*Vorgegebener Text*
====

I. Der Antragsteller und Kläger (Antragsteller) wurde in den Streitjahren 1987 bis 1991 mit seiner im Jahre 1993 von ihm geschiedenen Ehefrau zusammen zur Einkommensteuer veranlagt. Seit 1992 bezieht er Altersrente, im Jahre 1993 in Höhe von 21 637 DM. Die Ehefrau bezog als Freiberuflerin Einkünfte aus selbständiger Tätigkeit. Der Antragsteller ist von Beruf Diplomingenieur und hielt im Rahmen einer selbständigen Tätigkeit von 1964 bis 1986 Seminare und Kurse in den Bereichen der Elektrotechnik und Computertechnik ab.

Im Zeitraum 1981 bis 1985 erzielte er bei Einnahmen in Höhe von rd. 423 000 DM Gewinne in Höhe von rd. 187 000 DM (unter Berücksichtigung eines Verlustes in 1984), in den Folgejahren aber nur noch Verluste (1986 rd. 64 000 DM, 1987 rd. 27 000 DM und 1988 bis 1991 insgesamt rd. 107 000 DM). In den Jahren 1987 bis 1995 erzielte er keine Einnahmen mehr mit Ausnahme eines Betrages von 5 000 DM in 1992 als Abschlagszahlung für ein von ihm überwiegend verfasstes Lexikon der ... Hinsichtlich der Jahre 1987 bis 1990 liegen den Zahlen die Ergebnisse einer beim Antragsteller durchgeführten Außenprüfung zugrunde, im Übrigen die Erklärungen des Antragstellers.

Der Antragsteller hat in den Streitjahren keine Kurse mehr durchgeführt, Angaben über --wenn auch erfolglose-- Akquisitionsbemühungen liegen erst für die Jahre ab 1994 vor.

Nachdem der Beklagte und Beschwerdegegner (das Finanzamt --FA--) zunächst die erklärten Verluste in den Steuerbescheiden unter dem Vorbehalt der Nachprüfung berücksichtigte, setzte er mit den angefochtenen Bescheiden vom 4. September 1997 die Einkommensteuer 1987 bis 1991 unter Außerachtlassung der erklärten Verluste fest, weil der Antragsteller keine Gewinnerzielungsabsicht mehr gehabt habe. Den Einspruch wies er zurück.

====

*Zu erledigende Aufgabe*
Führe den Text über den Einkommensteuerstreit nach seinem letzten Satz weiter. Das nachstehende Material stammt aus einer anderen Quelle als der Text.

*Gezeigtes Material*
====

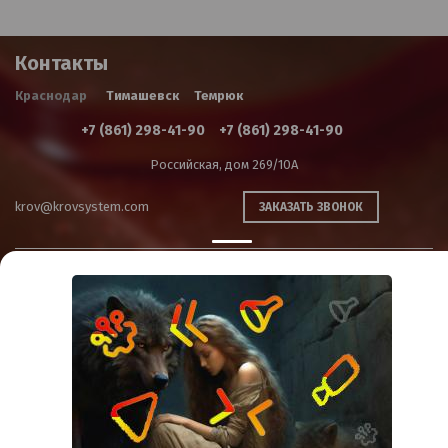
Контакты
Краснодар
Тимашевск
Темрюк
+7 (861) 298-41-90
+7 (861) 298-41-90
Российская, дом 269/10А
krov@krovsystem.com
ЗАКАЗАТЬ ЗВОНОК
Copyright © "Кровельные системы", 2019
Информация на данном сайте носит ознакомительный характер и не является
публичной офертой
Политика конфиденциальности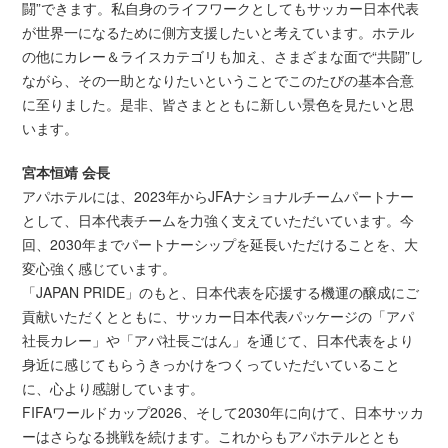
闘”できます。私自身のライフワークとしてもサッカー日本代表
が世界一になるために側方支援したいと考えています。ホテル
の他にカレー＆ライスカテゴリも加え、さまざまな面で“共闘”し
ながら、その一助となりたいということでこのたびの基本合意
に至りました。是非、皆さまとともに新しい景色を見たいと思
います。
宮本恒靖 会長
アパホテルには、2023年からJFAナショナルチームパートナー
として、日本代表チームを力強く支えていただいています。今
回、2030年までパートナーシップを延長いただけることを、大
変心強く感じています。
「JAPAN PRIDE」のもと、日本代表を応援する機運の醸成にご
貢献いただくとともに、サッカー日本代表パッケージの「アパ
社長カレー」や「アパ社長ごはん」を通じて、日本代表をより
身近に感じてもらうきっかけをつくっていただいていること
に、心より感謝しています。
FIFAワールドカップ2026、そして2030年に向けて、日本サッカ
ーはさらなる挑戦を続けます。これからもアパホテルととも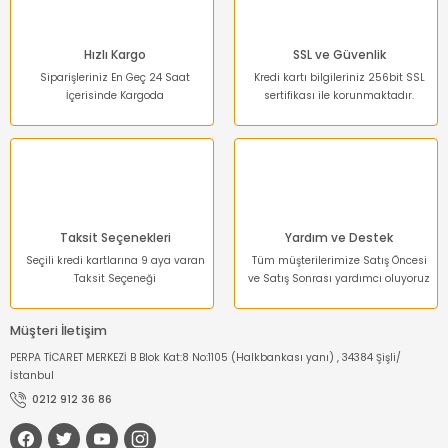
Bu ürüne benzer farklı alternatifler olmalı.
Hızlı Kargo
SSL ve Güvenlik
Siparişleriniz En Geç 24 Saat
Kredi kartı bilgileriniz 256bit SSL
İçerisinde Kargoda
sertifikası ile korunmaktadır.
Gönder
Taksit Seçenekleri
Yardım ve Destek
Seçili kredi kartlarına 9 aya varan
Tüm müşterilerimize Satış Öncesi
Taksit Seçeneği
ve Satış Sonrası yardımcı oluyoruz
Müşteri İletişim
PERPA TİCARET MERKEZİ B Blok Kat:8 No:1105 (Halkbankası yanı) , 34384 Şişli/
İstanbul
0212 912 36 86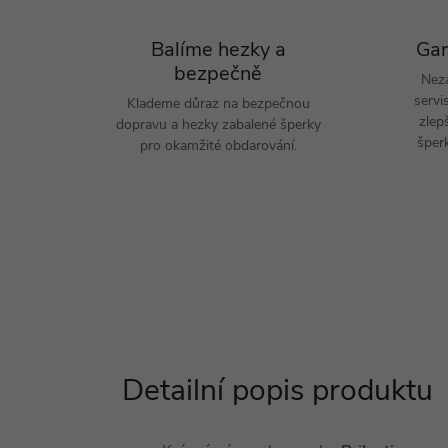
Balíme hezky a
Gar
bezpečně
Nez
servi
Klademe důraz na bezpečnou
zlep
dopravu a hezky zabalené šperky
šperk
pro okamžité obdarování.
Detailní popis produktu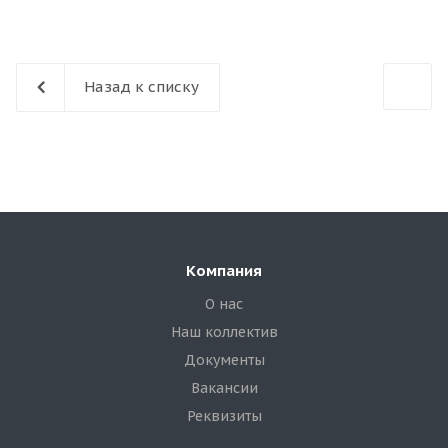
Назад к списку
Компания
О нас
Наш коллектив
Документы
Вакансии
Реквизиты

====

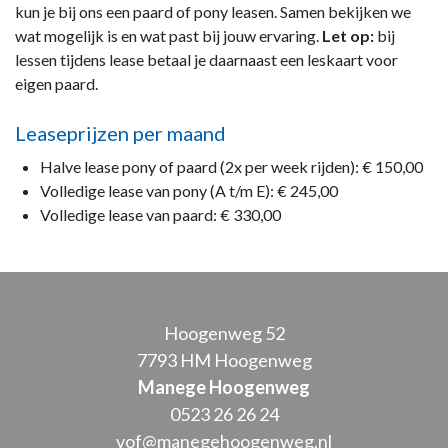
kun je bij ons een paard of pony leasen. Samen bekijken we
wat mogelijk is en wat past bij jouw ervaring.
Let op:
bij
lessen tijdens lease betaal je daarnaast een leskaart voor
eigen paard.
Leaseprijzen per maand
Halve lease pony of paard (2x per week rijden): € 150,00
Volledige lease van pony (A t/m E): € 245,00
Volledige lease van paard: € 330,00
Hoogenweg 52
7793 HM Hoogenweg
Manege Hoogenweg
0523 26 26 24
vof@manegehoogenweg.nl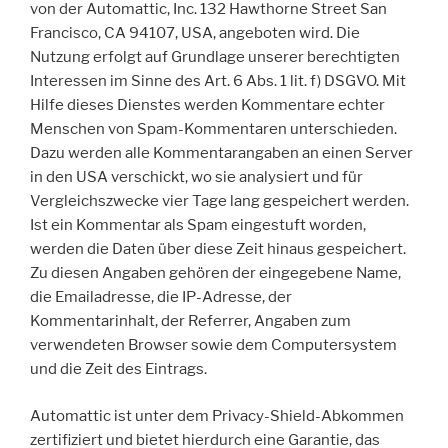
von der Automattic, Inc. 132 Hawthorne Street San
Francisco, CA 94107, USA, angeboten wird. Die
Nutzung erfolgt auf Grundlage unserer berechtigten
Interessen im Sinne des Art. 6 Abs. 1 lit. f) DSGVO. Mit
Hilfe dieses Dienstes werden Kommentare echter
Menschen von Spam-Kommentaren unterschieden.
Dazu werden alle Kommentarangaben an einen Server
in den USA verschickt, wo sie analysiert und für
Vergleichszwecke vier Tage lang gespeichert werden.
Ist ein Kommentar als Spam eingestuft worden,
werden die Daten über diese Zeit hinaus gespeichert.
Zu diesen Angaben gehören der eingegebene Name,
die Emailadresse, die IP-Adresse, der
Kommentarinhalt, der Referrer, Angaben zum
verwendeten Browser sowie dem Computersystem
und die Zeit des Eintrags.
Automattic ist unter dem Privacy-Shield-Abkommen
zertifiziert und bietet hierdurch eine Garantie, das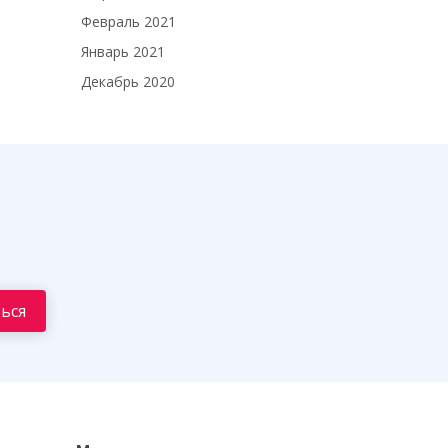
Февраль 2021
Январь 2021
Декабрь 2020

====

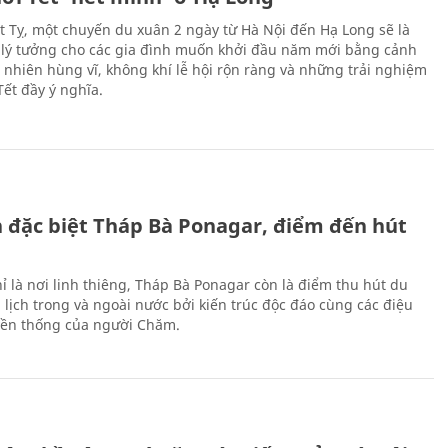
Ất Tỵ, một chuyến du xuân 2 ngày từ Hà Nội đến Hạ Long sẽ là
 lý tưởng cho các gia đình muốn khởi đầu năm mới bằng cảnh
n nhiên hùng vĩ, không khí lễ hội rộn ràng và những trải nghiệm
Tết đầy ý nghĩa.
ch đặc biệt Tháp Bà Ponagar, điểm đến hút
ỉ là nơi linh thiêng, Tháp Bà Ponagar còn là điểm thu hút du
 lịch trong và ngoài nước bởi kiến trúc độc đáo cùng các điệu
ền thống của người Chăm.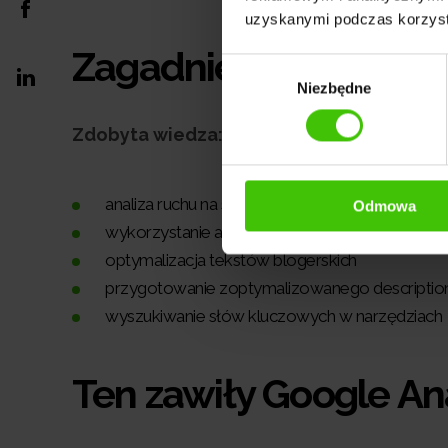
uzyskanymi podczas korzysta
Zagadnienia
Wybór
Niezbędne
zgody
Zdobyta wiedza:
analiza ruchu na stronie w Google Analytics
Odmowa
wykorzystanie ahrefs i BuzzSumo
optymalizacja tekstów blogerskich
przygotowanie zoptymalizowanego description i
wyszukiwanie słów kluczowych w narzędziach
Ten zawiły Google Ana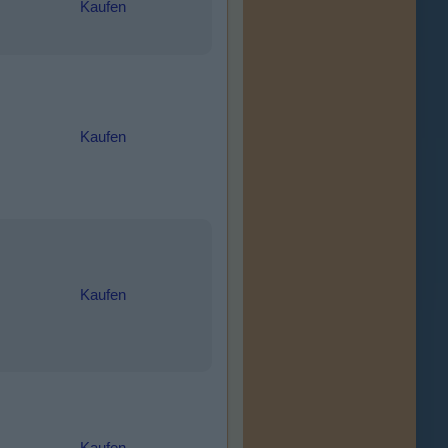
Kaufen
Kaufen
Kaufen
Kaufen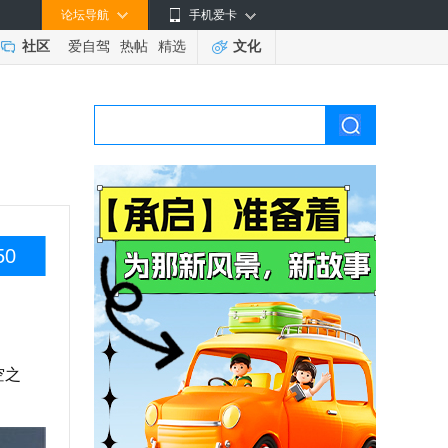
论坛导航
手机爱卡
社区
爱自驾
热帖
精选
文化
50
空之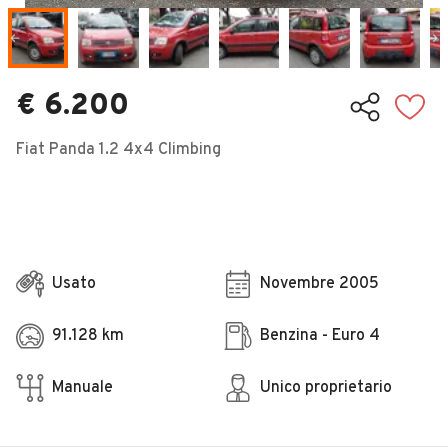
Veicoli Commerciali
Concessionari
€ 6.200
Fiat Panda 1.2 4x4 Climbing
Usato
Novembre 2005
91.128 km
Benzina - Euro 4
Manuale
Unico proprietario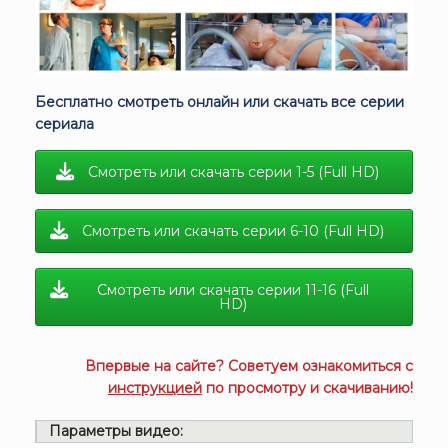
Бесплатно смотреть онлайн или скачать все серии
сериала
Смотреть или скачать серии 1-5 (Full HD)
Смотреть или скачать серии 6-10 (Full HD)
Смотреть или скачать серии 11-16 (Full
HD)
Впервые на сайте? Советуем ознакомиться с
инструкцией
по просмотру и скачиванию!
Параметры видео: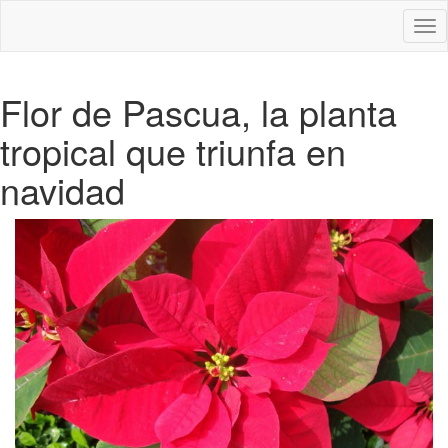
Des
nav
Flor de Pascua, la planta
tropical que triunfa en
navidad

====

*Ergebnis der Übung*
Die Klage hatte nur hinsichtlich des Jahres 1987 Erfolg, da insoweit ein Fortwirken der in den Vorjahren an den Markt gebrachten Angebote anzunehmen sei. Im Folgenden habe dem Antragsteller die Gewinnerzielungsabsicht gefehlt. Die Beschäftigung mit der Datenkommunikation sei zwar keine typische Hobbytätigkeit, sie sei aber in verbreitetem Umfang auch Gegenstand von Freizeitbeschäftigungen. Die Fortsetzung des Vortragsbetriebs trotz fehlender Einnahmen und Akquisitionen bei gleichzeitigem Wegfall der früheren Kontaktpersonen stelle eine Umstrukturierung des i.S. des § 18 des Einkommensteuergesetzes (EStG) steuerlich relevanten Betriebes des Antragstellers zu einem "Liebhabereibetrieb" dar. Die Erzielung eines Totalgewinns erscheine nach Art und Bewirtschaftung des Betriebes jedenfalls in den Jahren 1988 bis 1991 als von Anfang an ausgeschlossen. Es komme daher nicht mehr darauf an, dass es sich im Jahre 1988 noch nicht um eine durchgehende längere Verlustperiode gehandelt habe. Es fehle auch die Beteiligung am allgemeinen wirtschaftlichen Verkehr. Der Antragsteller habe angesichts der schnellen technologischen Entwicklung nicht hoffen können, nach längerer Vorbereitungsphase wieder erhebliche Einkünfte zu erzielen. Als ein Motiv für die verlustbringende Tätigkeit komme vorliegend das Sparen von Steuern in Betracht, da die Verluste mit den positiven Einkünften der Ehefrau verrechnet werden konnten.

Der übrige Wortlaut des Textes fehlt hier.